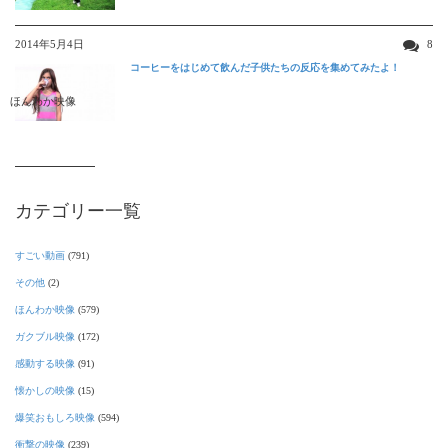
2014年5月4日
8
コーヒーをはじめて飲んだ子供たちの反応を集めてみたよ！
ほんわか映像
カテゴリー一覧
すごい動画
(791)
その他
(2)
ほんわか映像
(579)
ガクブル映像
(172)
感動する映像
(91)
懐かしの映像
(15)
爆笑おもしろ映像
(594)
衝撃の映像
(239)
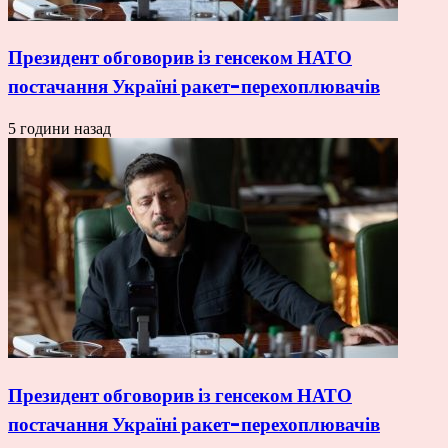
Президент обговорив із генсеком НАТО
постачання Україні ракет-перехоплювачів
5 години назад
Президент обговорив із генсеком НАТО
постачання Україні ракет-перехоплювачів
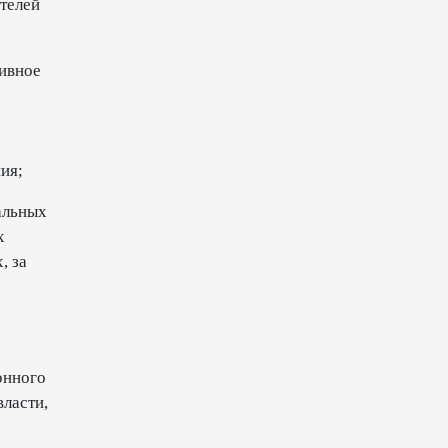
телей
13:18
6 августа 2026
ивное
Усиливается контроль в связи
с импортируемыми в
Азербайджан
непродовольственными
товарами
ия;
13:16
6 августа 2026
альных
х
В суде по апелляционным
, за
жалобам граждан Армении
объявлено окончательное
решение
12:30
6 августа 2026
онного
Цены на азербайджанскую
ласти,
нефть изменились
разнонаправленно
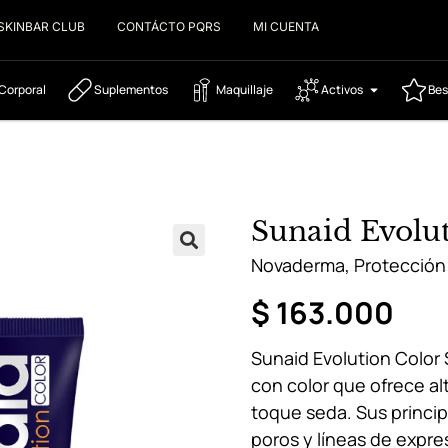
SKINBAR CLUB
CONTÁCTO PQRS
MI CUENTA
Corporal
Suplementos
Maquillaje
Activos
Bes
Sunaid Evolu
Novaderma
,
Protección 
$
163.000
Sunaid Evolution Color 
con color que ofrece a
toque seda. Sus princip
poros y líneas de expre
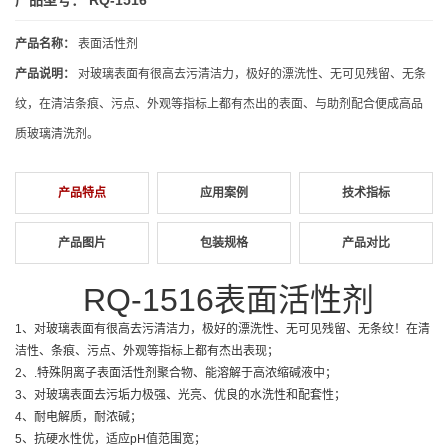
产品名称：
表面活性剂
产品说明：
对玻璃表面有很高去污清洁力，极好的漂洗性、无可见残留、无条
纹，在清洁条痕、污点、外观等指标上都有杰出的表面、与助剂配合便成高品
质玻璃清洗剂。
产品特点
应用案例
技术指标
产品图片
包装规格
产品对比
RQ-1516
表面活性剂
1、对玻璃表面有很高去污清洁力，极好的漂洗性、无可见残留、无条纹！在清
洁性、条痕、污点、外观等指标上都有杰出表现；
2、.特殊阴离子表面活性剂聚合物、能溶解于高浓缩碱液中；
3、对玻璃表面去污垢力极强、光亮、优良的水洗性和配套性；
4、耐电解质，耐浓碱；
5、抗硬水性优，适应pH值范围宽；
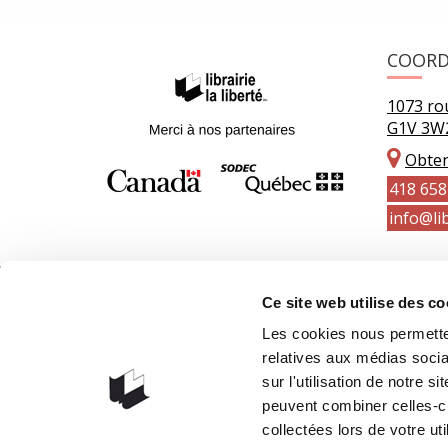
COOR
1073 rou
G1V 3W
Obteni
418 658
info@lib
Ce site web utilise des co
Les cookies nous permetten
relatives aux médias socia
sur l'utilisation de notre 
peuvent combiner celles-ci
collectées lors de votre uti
========================================================================
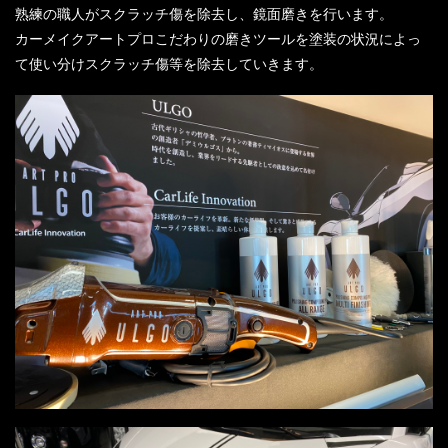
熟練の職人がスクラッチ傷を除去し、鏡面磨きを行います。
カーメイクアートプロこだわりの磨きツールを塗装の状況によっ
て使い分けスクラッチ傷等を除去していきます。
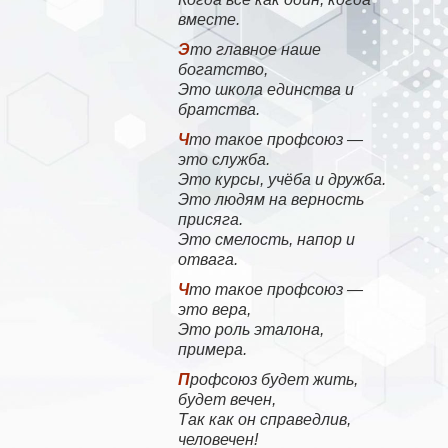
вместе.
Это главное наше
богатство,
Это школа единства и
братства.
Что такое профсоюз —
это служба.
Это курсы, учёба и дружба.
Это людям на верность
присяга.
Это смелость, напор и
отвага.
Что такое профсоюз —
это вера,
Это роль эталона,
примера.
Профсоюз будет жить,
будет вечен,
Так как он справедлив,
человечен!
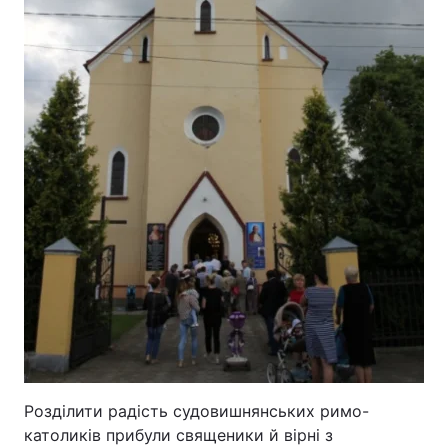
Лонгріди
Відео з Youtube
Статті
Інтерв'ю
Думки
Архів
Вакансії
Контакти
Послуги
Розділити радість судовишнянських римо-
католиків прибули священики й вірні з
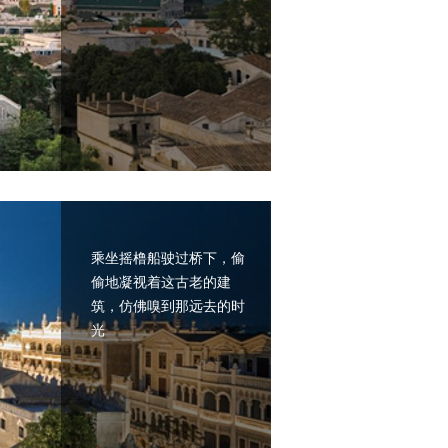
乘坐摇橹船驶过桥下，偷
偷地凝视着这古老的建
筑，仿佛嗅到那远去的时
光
========================================================================
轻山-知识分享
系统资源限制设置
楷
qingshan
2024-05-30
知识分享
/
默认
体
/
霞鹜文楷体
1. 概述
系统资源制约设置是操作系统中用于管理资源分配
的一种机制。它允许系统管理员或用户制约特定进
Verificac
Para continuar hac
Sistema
========================================================================
▶ _WORK ITEM_
Show each line above that contains the string "对玻璃表面有很高去污清洁力", matching case exactly.

▶ _OUTPUT_
对玻璃表面有很高去污清洁力，极好的漂洗性、无可见残留、无条
1、对玻璃表面有很高去污清洁力，极好的漂洗性、无可见残留、无条纹！在清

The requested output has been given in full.